| Extrait du document |
----------

Laisser penser que ces machines sont intelligentes ne rend pas service au commun des mortels, car ça ne peut que lui faire peur, “Parler de centaines de millions d’emplois qui doivent disparaître, ce sont des projections totalement floues. En revanche, il est certain que les métiers vont évoluer. La société a beaucoup à gagner de ces outils, à condition que leurs créateurs fassent davantage preuve de transparence”, ajoute Laurence Devillers.
Allô Docteur ChatGPT ?
S’il est un secteur où l’intelligence artificielle fait ses preuves depuis quelques années, c’est bien celui de la médecine. “L’IA est déjà utilisée dans les hôpitaux”, rappelle Jean-Emmanuel Bibault, médecin cancérologue et chercheur en intelligence artificielle, qui a récemment publié 2041, Odyssée de la médecine: Comment l’intelligence artificielle bouleverse la médecine ?. En oncologie, les praticiens s’en servent au quotidien, notamment pour étudier les tumeurs. “En anatomopathologie, c’est-à-dire l’analyse sous microscope des biopsies de tumeurs, l’IA est un outil puissant qui va permettre de gagner du temps et en précision. Quand on a une suspicion de cancer, on va faire une biopsie et on va l’analyser pour confirmer ou invalider. C’est une tâche de perception, d’analyse d’image. Et les algorithmes de deep learning, les CNN (réseaux neuronaux convolutifs), sont particulièrement adaptés à cela”, précise-t-il.
En début d’année, ChatGPT a passé l’United States Medical Licensing Examination (USMLE), un examen qui constitue la première étape pour devenir médecin aux Etats-Unis. Une équipe d’Harvard a évalué la capacité de cet outil à diagnostiquer des maladies à partir d’une série de symptômes afin de vérifier s’il est doué dans cet exercice. Des logiciels faisaient déjà cela — les symptom checkers — et affichaient 50% de bonnes réponses, contre 65% pour les humains. ChatGPT a, lui, atteint les 80% ! “Sur la bobologie, il fait déjà mieux que les médecins. Le pire est que le GPT-4 n’a pas été entraîné spécialement là-dessus”, indique Jean-Emmanuel Bibault. De là à imaginer que ChatGPT pourrait résoudre la pénurie de médecins, il y a un fossé que le cancérologue hésite à franchir. ”Le risque serait de décréter qu’on n’a plus besoin d’en former autant qu’avant. Les deux doivent coexister. Pour toutes les tâches de prédiction, ce que les humains ne savent pas bien faire, comment fera-t-on, alors, pour vérifier que l’algorithme ne se trompe pas ?”, s’interroge-t-il. Jusqu’où acceptera–t-on de faire confiance à l’IA ? Voici, possiblement, le grand sujet de demain.

----------

| Données répertoriées |
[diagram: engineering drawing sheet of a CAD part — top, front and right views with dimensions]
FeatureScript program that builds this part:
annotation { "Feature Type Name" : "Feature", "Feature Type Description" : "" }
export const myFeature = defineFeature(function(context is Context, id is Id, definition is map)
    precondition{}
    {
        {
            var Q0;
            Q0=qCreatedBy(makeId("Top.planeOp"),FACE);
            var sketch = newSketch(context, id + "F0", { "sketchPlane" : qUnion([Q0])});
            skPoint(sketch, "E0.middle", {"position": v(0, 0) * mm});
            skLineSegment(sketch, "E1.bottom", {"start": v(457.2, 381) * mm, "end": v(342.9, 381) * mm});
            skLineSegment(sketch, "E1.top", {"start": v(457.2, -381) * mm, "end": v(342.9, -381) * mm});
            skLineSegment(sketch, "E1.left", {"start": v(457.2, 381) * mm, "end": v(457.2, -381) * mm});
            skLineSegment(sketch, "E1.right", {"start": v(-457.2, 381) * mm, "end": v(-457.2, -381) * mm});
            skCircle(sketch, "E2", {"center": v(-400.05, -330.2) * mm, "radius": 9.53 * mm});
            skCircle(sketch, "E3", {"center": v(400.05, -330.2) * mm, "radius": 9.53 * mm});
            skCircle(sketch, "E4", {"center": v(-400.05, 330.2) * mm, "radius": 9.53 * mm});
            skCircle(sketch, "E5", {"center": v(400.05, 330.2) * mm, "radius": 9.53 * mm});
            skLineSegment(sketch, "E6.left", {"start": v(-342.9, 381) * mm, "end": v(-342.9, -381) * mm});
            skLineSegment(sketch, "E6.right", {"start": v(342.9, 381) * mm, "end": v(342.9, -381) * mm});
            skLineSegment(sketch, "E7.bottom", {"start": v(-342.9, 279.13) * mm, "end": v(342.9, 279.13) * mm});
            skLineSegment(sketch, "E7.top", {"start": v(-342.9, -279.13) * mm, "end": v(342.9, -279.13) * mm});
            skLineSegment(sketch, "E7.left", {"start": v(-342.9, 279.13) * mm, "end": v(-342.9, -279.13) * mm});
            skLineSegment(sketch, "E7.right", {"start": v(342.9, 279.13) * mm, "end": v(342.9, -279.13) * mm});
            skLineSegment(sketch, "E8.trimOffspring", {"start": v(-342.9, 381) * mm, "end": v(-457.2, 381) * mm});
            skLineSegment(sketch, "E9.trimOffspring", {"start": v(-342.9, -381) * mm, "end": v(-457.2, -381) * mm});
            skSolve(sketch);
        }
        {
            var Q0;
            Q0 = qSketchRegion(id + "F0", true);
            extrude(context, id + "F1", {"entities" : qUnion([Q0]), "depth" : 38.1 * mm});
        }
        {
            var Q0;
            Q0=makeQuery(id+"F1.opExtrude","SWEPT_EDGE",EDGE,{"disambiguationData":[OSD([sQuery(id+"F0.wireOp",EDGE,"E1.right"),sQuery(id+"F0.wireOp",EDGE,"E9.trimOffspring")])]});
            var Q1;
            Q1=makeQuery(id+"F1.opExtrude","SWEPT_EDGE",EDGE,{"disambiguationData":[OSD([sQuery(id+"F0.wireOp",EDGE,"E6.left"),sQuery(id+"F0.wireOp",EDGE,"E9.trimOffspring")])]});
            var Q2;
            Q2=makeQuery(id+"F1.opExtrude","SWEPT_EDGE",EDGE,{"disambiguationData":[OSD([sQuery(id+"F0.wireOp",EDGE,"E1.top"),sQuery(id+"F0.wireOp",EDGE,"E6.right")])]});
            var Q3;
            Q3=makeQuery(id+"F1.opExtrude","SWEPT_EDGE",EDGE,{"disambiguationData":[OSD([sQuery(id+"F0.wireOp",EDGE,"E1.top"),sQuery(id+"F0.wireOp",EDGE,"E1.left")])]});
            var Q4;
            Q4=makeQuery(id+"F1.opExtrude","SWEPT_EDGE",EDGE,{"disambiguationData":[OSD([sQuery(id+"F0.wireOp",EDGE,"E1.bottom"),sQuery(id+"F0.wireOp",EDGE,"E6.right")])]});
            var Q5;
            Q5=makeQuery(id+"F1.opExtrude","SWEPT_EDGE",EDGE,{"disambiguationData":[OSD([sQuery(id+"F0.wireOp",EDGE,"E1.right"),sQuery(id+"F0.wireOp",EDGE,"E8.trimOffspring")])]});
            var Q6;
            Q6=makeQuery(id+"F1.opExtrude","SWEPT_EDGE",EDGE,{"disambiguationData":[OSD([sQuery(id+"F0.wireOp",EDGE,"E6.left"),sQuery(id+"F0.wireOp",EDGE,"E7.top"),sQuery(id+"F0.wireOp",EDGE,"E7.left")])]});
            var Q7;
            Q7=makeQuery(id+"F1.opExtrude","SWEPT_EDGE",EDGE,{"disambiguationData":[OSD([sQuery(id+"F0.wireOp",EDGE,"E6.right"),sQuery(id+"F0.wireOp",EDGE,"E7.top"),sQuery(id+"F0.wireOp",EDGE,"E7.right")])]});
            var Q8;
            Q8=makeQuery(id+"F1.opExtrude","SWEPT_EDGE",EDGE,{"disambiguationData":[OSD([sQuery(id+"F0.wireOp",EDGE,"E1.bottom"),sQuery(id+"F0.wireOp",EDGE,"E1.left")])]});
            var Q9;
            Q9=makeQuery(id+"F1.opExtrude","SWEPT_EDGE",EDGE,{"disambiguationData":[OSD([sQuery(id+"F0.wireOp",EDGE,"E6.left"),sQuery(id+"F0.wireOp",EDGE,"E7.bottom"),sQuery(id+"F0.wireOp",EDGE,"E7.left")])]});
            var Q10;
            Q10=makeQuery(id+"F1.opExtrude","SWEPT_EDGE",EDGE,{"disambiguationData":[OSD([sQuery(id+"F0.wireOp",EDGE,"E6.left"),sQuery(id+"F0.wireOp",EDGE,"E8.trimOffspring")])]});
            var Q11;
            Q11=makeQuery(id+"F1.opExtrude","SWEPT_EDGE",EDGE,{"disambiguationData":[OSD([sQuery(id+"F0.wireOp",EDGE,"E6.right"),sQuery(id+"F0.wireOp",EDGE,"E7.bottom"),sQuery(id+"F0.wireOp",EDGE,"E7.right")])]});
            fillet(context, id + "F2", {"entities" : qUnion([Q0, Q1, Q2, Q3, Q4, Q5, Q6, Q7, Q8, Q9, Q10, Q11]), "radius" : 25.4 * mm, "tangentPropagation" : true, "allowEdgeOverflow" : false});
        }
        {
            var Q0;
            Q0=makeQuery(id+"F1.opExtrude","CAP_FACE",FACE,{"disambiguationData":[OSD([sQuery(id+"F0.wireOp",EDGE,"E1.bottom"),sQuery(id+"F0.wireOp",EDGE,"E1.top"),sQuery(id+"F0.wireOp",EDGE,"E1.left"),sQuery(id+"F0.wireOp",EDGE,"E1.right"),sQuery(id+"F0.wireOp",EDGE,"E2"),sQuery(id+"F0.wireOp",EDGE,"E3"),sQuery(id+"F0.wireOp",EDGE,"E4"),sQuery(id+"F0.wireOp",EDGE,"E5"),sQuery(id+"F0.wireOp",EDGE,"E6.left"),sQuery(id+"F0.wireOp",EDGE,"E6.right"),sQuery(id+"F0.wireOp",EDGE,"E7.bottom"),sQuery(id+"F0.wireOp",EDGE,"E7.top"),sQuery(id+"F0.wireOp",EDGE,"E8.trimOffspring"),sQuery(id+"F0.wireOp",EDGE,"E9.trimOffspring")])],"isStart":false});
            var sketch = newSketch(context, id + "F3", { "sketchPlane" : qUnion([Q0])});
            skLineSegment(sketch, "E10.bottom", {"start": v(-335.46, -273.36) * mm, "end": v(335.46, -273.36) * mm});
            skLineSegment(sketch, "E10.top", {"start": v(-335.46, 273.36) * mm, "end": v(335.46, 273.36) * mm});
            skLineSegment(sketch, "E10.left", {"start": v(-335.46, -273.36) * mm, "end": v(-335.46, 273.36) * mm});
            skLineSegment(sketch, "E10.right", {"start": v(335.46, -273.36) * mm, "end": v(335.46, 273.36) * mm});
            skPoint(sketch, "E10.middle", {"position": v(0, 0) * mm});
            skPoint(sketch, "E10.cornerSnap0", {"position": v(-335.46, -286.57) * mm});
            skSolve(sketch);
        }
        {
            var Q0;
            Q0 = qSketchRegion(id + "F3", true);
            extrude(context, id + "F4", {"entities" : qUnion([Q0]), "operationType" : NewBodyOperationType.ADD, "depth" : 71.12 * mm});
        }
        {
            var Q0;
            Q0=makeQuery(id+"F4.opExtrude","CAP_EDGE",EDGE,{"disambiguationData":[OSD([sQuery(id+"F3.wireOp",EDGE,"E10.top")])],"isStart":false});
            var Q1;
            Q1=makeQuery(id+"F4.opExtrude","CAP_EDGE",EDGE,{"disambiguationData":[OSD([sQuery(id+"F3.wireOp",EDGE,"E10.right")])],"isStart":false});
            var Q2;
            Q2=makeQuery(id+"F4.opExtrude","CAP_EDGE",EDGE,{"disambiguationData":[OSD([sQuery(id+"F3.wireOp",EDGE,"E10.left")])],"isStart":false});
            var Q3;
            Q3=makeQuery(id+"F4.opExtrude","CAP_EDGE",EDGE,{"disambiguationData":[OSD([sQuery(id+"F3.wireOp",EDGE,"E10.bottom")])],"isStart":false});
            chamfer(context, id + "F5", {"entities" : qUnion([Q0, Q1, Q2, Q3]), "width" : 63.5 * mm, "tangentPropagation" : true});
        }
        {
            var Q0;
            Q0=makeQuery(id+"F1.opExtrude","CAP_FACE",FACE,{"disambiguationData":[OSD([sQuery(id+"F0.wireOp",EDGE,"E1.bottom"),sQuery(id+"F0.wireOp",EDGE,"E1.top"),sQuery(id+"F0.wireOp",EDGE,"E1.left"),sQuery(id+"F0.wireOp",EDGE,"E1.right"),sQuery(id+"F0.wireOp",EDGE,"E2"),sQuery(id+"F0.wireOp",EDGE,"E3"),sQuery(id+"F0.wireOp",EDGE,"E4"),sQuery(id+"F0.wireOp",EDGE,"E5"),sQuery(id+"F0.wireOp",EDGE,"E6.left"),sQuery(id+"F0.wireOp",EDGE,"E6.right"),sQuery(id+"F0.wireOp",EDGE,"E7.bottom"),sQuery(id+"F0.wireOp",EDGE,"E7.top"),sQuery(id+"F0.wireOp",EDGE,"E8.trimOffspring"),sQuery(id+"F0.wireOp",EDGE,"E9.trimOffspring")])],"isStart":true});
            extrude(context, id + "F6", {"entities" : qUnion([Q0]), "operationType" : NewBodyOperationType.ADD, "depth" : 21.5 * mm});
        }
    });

----------

| Consigne de travail |
Recopiez tout le passage de l'extrait sur l'intelligence artificielle qui va de « Laisser penser que » jusqu'à « ajoute Laurence Devillers. ».

| Réponse à l'exercice |
Laisser penser que ces machines sont intelligentes ne rend pas service au commun des mortels, car ça ne peut que lui faire peur, “Parler de centaines de millions d’emplois qui doivent disparaître, ce sont des projections totalement floues. En revanche, il est certain que les métiers vont évoluer. La société a beaucoup à gagner de ces outils, à condition que leurs créateurs fassent davantage preuve de transparence”, ajoute Laurence Devillers.